++++ Document extract

Stretched Cluster vs. Multi-Region: Architectural Decisions for Maximum Resilience
David Hussain 3 Minuten Lesezeit

Stretched Cluster vs. Multi-Region: Architectural Decisions for Maximum Resilience

When companies decide to distribute their Kubernetes platform across two data centers, they face a directional decision: Do they build a single, “stretched” cluster (Stretched Cluster) that spans both locations, or do they operate two completely separate clusters (Multi-Region)?

When companies decide to distribute their Kubernetes platform across two data centers, they face a directional decision: Do they build a single, “stretched” cluster (Stretched Cluster) that spans both locations, or do they operate two completely separate clusters (Multi-Region)?

What sounds elegant on paper—a single logical cluster where you can easily move pods from A to B—often proves to be a risky misstep in critical infrastructure environments. For our project, we consciously chose the Multi-Region model. Here is the rationale behind this architectural decision.

1. The “Shared Control Plane” Problem

In a Stretched Cluster, both locations share a common control plane. The cluster’s database (etcd) must synchronize write operations across locations.

  • The Latency Dilemma: Every millisecond of delay between data centers slows down the performance of the entire cluster. If latency temporarily increases due to a network disruption, the entire cluster can become unstable.
  • Split-Brain Risk: If the connection between locations breaks, both sides attempt to take control. Without complex “quorum” logic (usually a third location as a witness), data corruption or a complete shutdown is imminent.

2. Blast Radius: When One Error Brings Everything Down

The biggest disadvantage of a Stretched Cluster is the Blast Radius. A configuration error, a failed Kubernetes upgrade, or a bug in a central operator immediately affects the entire platform at all locations.

  • Multi-Region Advantage: By having separate clusters, we limit errors to one region. If Cluster A crashes due to a misconfiguration, Cluster B continues to operate unaffected.
  • Maintainability: We can patch and upgrade Cluster A while Cluster B handles the full load. If there’s an issue with the new version, we notice it in one region without endangering the entire operation.

++++++++

* **Exercise details**
Echo the entire article on stretched clusters versus multi-region setups word for word, from its title to its final line. The listing is not needed for this work.

++++ Entries supplied

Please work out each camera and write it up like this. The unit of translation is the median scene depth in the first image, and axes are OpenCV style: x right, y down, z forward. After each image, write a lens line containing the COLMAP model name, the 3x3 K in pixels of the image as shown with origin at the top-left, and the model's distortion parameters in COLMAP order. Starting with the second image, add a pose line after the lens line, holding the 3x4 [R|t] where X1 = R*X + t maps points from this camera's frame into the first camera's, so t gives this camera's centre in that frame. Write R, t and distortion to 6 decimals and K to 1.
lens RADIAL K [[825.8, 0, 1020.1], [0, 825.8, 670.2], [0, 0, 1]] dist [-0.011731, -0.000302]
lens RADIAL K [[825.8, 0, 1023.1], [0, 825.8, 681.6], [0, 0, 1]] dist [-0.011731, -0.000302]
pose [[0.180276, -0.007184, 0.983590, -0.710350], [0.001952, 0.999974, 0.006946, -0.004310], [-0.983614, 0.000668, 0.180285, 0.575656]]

++++++++
++++ Entries supplied

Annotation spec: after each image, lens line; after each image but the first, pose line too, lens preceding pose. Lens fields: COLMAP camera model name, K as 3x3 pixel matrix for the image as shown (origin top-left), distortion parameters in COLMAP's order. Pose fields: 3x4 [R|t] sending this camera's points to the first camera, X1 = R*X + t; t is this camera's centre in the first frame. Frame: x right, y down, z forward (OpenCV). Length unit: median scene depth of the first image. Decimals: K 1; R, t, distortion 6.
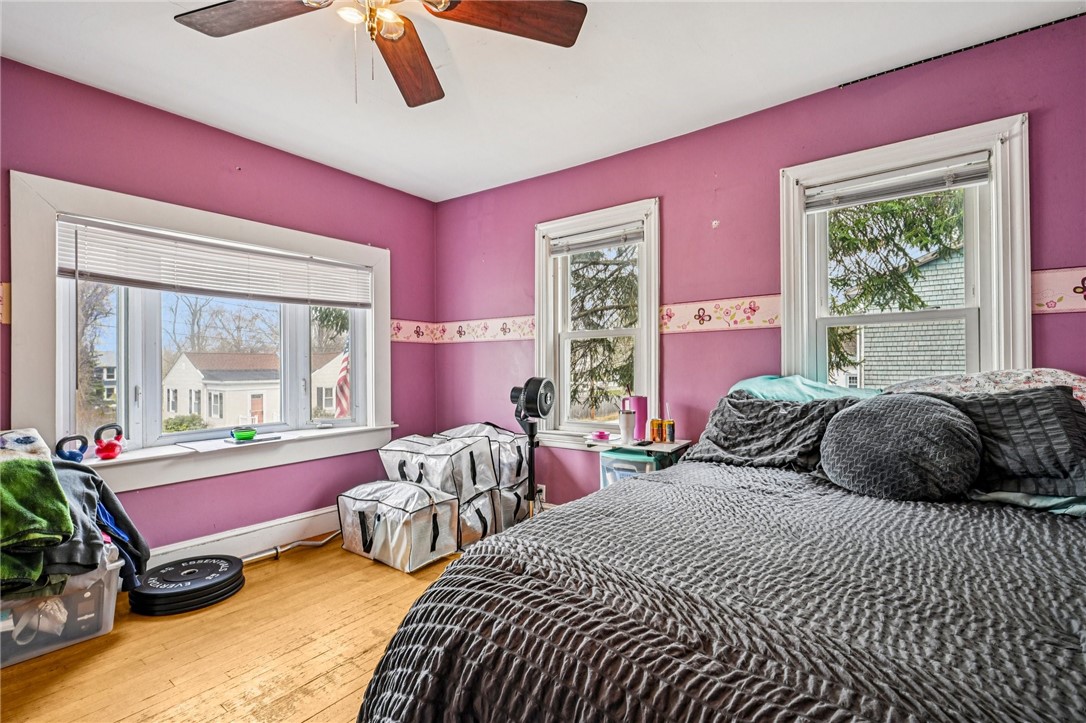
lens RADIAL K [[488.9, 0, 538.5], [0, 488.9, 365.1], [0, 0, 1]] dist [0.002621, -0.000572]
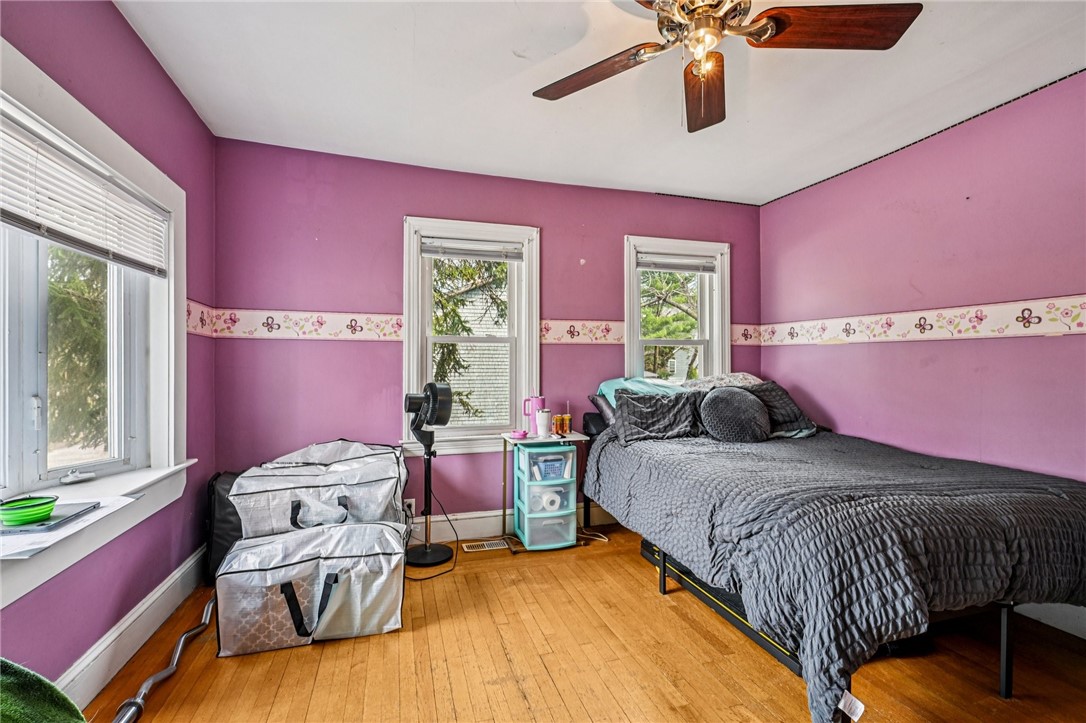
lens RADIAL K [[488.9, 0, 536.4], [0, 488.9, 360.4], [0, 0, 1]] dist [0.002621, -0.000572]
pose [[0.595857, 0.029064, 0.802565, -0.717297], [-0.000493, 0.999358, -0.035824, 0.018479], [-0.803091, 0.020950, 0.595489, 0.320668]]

++++++++

* **Solved problem**
Stretched Cluster vs. Multi-Region: Architectural Decisions for Maximum Resilience
David Hussain 3 Minuten Lesezeit

Stretched Cluster vs. Multi-Region: Architectural Decisions for Maximum Resilience

When companies decide to distribute their Kubernetes platform across two data centers, they face a directional decision: Do they build a single, “stretched” cluster (Stretched Cluster) that spans both locations, or do they operate two completely separate clusters (Multi-Region)?

When companies decide to distribute their Kubernetes platform across two data centers, they face a directional decision: Do they build a single, “stretched” cluster (Stretched Cluster) that spans both locations, or do they operate two completely separate clusters (Multi-Region)?

What sounds elegant on paper—a single logical cluster where you can easily move pods from A to B—often proves to be a risky misstep in critical infrastructure environments. For our project, we consciously chose the Multi-Region model. Here is the rationale behind this architectural decision.

1. The “Shared Control Plane” Problem

In a Stretched Cluster, both locations share a common control plane. The cluster’s database (etcd) must synchronize write operations across locations.

  • The Latency Dilemma: Every millisecond of delay between data centers slows down the performance of the entire cluster. If latency temporarily increases due to a network disruption, the entire cluster can become unstable.
  • Split-Brain Risk: If the connection between locations breaks, both sides attempt to take control. Without complex “quorum” logic (usually a third location as a witness), data corruption or a complete shutdown is imminent.

2. Blast Radius: When One Error Brings Everything Down

The biggest disadvantage of a Stretched Cluster is the Blast Radius. A configuration error, a failed Kubernetes upgrade, or a bug in a central operator immediately affects the entire platform at all locations.

  • Multi-Region Advantage: By having separate clusters, we limit errors to one region. If Cluster A crashes due to a misconfiguration, Cluster B continues to operate unaffected.
  • Maintainability: We can patch and upgrade Cluster A while Cluster B handles the full load. If there’s an issue with the new version, we notice it in one region without endangering the entire operation.